Notions mécaniques de corps déplacé

La force

Concept fondamental de la physique : cause de la déformation d’un corps ou de la modification de son état de repos ou de mouvement. Elle est caractérisée par quatre éléments :

  • L’intensité ;
  • Le sens ;
  • La direction ;
  • Le point d’application.

Couple de force

C’est un ensemble de deux forces parallèles, de même intensité et de sens contraires. Le couple tend à provoquer la rotation du solide auquel il est appliqué.

Centre de résistance : hypomochlion

Une force dont la ligne d’action passe par l’hypomochlion provoque une translation de la dent. La notion de centre de résistance est fondamentale et sa localisation, même approchée, suffit à prévoir les déplacements. On peut dans notre pratique le considérer comme fixe et situé entre le milieu et le tiers apical de la racine.

Centre de rotation

Point autour duquel la dent effectue un mouvement de rotation.

Moment de force

M = F x D

Notion d’ancrage

Définition

Résistance d’un corps au déplacement. Le déplacement du corps nécessite une force motrice > force résistante.

  • Résistance stable : point d’ancrage de la force.
  • Résistance mobile : point d’application et résistance de la dent à déplacer.

Trinôme de DENEVREZE

  • RS = Rm > F : Pas de déplacement
  • RS = Rm < F : Déplacement égal et symétrique
  • F > Rs > Rm : Déplacement inégal
  • Rs > F > Rm : Déplacement orthodontique désiré
  • Rs < F < Rm : Perte d’ancrage

Caractéristiques d’une force orthodontique

Intensité

Forces orthodontiques : « biologiques ». Force optimale : déplacement par résorption osseuse sans lésions parodontales.

Direction

Verticale, horizontale, oblique.

Rapport moment/force

Rythme

  • Intermittente : périodes sans aucun dispositif (FEB porté 14 heures/jour).
  • Continue : longue période d’activité, énergie très progressivement décroissante.
  • Discontinue : diminution rapide de la force avec le déplacement.
Biomécanique appliquée à l’orthodontie

Déplacements dentaires en O.D.F

Déplacements dus aux forces horizontales

  • Mouvement de version (Tipping) ;
  • Mouvement de redressement après version (Uprighting) ;
  • Mouvement de translation (Bodily movement).

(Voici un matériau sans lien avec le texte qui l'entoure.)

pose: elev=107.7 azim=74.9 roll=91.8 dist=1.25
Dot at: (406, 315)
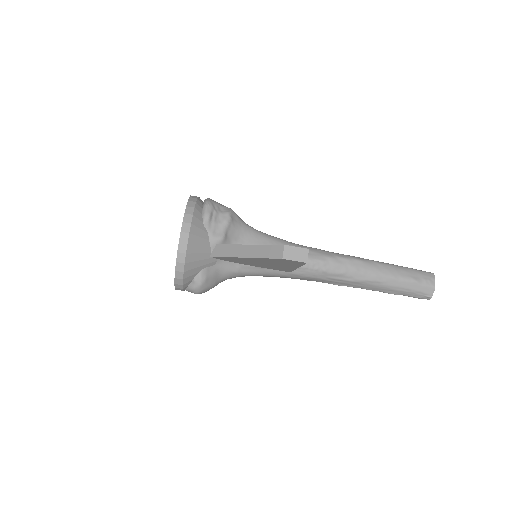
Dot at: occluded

Déplacements dus aux forces verticales

  • Egression : déplacement de la dent dans le sens de son éruption ;
  • Ingression : sens opposé à l’éruption ;
  • Rotation : rotation de la couronne autour de son axe.

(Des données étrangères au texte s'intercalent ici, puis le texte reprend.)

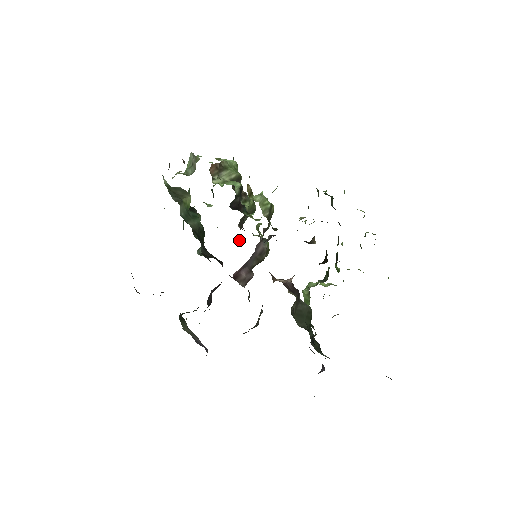
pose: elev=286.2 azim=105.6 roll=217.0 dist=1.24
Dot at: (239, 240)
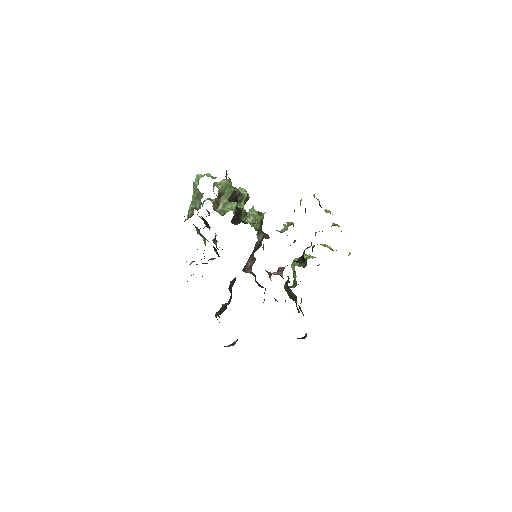
Dot at: occluded
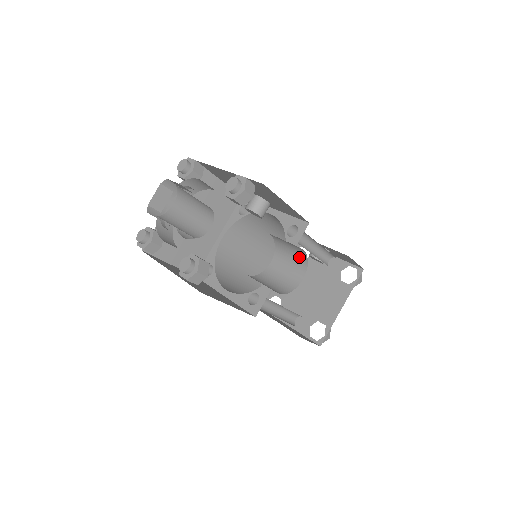
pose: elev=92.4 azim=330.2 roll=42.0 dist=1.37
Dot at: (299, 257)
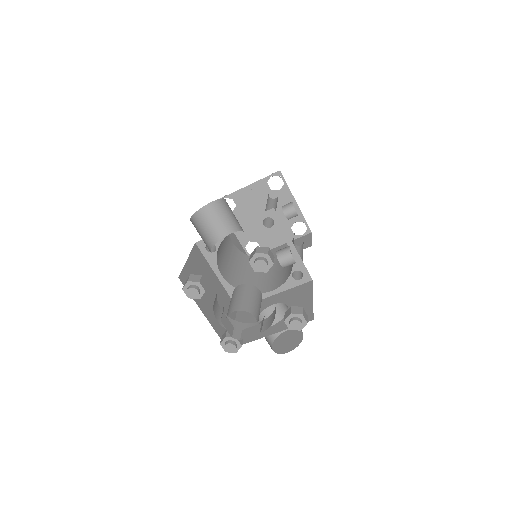
Dot at: occluded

Facteurs physiologiques individuels compliquant le système mécanique

Facteurs généraux

  • Alimentation-métabolisme ;
  • Grossesse ;
  • Âge ;
  • Densité osseuse ;
  • Cycle cellulaire ;
  • Rythme biologique.

Facteurs locaux

Conclusion

La connaissance des notions fondamentales de la biomécanique en ODF nous permet non seulement de faire le choix quant aux diverses techniques orthodontiques pour atteindre nos objectifs thérapeutiques, mais aussi de savoir comment les exploiter afin de traiter le plus rapidement possible tout en respectant l’intégrité tissulaire.